■ **Your task**: In the listing below, edit the lines starting with the one containing "RECENT POSTS" and going on through the end of the listing: replace "East Carolina" with "ECU" and leave everything else unchanged. Return only those lines.
Segment Open
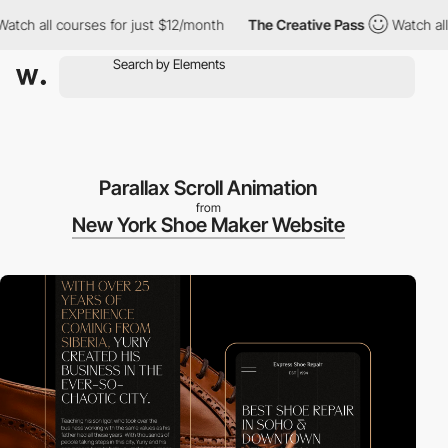
ll courses for just $12/month
The Creative Pass
Watch all cours
Parallax Scroll Animation
from
New York Shoe Maker Website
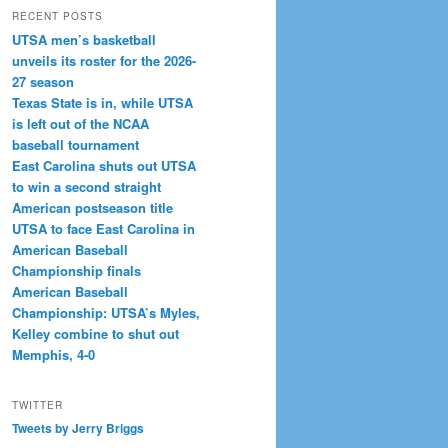
RECENT POSTS
UTSA men’s basketball
unveils its roster for the 2026-
27 season
Texas State is in, while UTSA
is left out of the NCAA
baseball tournament
East Carolina shuts out UTSA
to win a second straight
American postseason title
UTSA to face East Carolina in
American Baseball
Championship finals
American Baseball
Championship: UTSA’s Myles,
Kelley combine to shut out
Memphis, 4-0
TWITTER
Tweets by Jerry Briggs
Segment Closed
■ **Answer box**:
RECENT POSTS
UTSA men’s basketball
unveils its roster for the 2026-
27 season
Texas State is in, while UTSA
is left out of the NCAA
baseball tournament
ECU shuts out UTSA
to win a second straight
American postseason title
UTSA to face ECU in
American Baseball
Championship finals
American Baseball
Championship: UTSA’s Myles,
Kelley combine to shut out
Memphis, 4-0
TWITTER
Tweets by Jerry Briggs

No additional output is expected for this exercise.